* _EXCERPTED TEXT_
Open kalepail opened this issue 3 years ago • 7 comments

What problem does your feature solve?

Read-only contract functions shouldn't be able to be submitted. Or maybe we allow some function flags at the contract layer like Solidity does for things like pure, view, payable, etc. Being able to submit a transaction that makes no changes and just returns data seems weird.

What would you like to see?

At the very least there should be a flag that allows the CLI to only call and return the preflight.

See thread on Discord https://discord.com/channels/897514728459468821/966788672164855829/1032397970911526993

kalepail avatar Oct 20 '22 13:10 kalepail

At the very least there should be a flag that allows the CLI to only call and return the preflight.

I think this is a duplicate of https://github.com/stellar/soroban-cli/issues/221.


Read-only contract functions shouldn't be able to be submitted.

I think it's difficult for the CLI to know for sure if a function is always read-only. It's also difficult for the SDK to guarantee a function will be read-only, so unfortunately if we did add a marker to the function it'd likely be more symbolic, so I'm hesitant to agree we should add that.

As @dmkozh mentioned on Discord the CLI can detect that the footprint in the simulation is read-only, which means that specific invocation was read-only. The CLI could bail early if it detects this.

This behavior might be inconsistent. A function might be read-only 90% of the time, then write sometimes. This could be surprising if a CLI invoke command works 90% of the time then actually submits 10% of the time. I don't think there's anything for us to do about this though. If the simulation is read-only, then the footprint will be read-only, and so even if the tx is submitting to network it will never have any impact, either that or it will fail if it tried to write. So it's probably fine to have it work like this:

The following command would exit early after simulation if the footprint is read-only:

$ soroban invoke --id ... --fn sometimes_read_only
stdout: <return value>

The following command would only ever do simulation (this is #221):

$ soroban invoke --id ... --fn sometimes_read_only --simulate
stdout: <return value>

If we discover a need where we want invocation to always submit to network we could add a new option at that time. We wouldn't need to add this until the need presented itself though.

* _DATA EXCERPT_
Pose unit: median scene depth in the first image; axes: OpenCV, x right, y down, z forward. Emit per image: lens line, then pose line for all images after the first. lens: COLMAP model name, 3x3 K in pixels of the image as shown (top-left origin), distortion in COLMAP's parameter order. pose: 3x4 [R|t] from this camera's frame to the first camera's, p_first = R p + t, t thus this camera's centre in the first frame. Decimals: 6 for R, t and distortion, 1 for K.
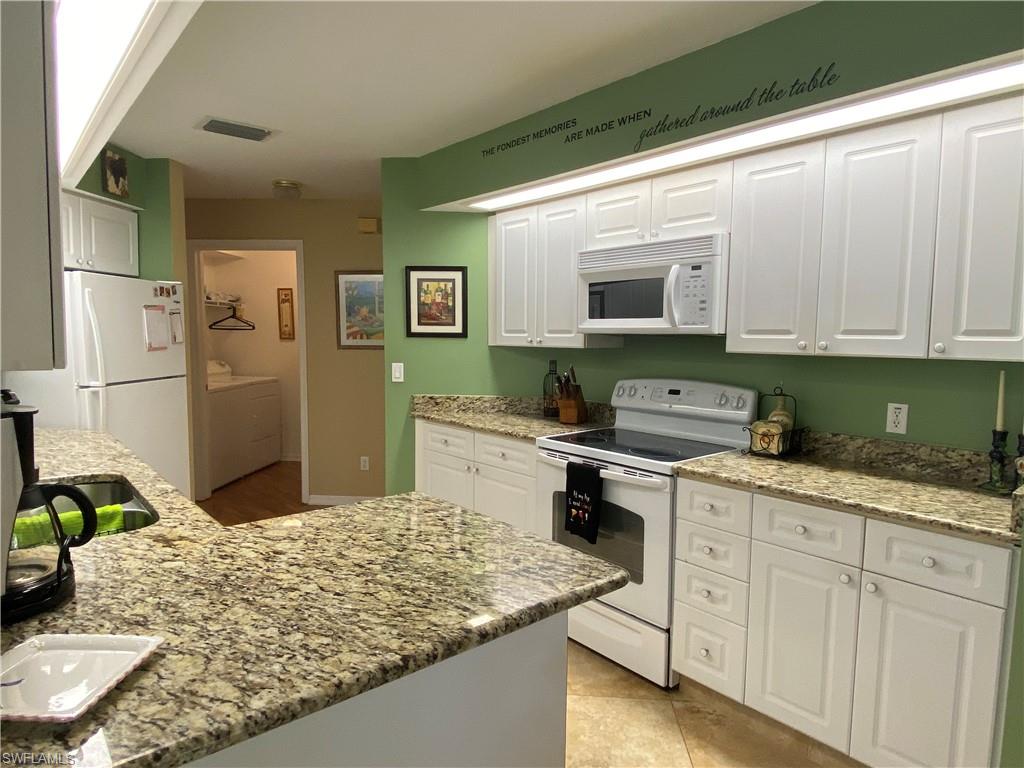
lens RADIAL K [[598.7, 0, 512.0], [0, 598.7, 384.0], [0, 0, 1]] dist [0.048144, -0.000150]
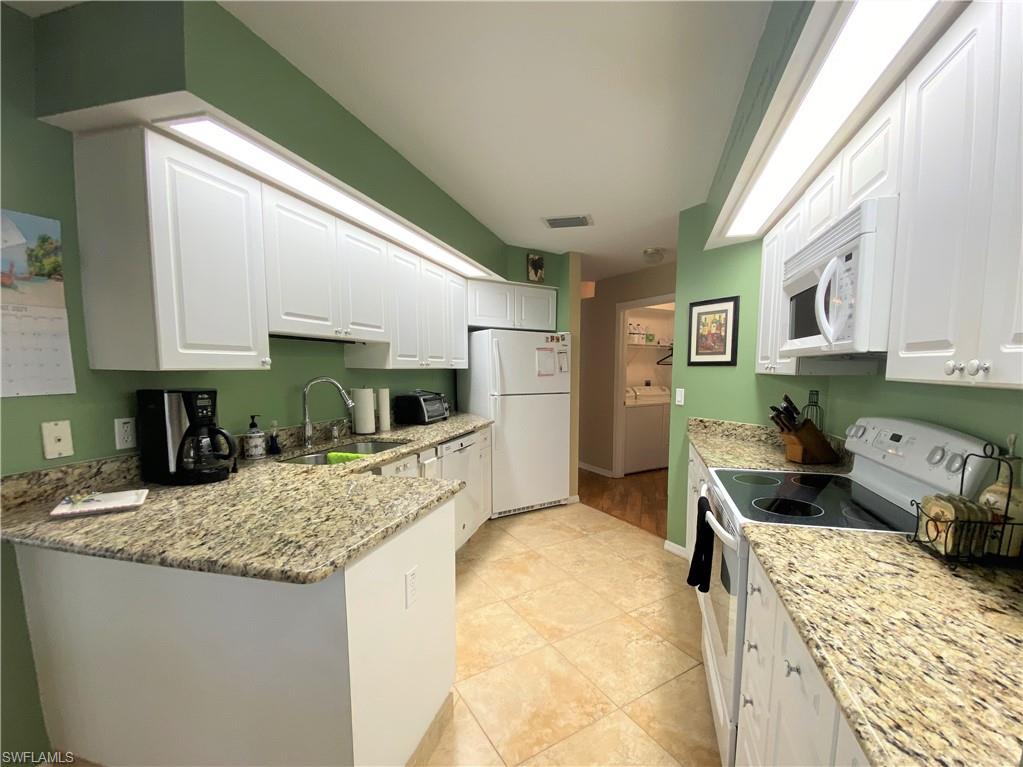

* _CHECK YOUR UNDERSTANDING_
A. From the issue thread, copy the passage between "What would you" and "duplicate of https://github.com/stellar/soroban-cli/issues/221.", inclusive.
B. Which Solidity function flags does the issue thread give as examples?
This data was taken from a different source.

* _COMPLETED EXERCISE_
A.
What would you like to see?

At the very least there should be a flag that allows the CLI to only call and return the preflight.

See thread on Discord https://discord.com/channels/897514728459468821/966788672164855829/1032397970911526993

kalepail avatar Oct 20 '22 13:10 kalepail

At the very least there should be a flag that allows the CLI to only call and return the preflight.

I think this is a duplicate of https://github.com/stellar/soroban-cli/issues/221.

B. pure, view, payable